==== Given entries ====

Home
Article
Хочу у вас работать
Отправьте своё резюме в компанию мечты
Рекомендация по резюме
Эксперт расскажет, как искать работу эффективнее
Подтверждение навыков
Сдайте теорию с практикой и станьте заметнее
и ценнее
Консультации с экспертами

====

*Description of the task*. Copy over exactly the lines above from the one with "Рекомендация по резюме" to the last, both included, and no others.

*Solution*.
Рекомендация по резюме
Эксперт расскажет, как искать работу эффективнее
Подтверждение навыков
Сдайте теорию с практикой и станьте заметнее
и ценнее
Консультации с экспертами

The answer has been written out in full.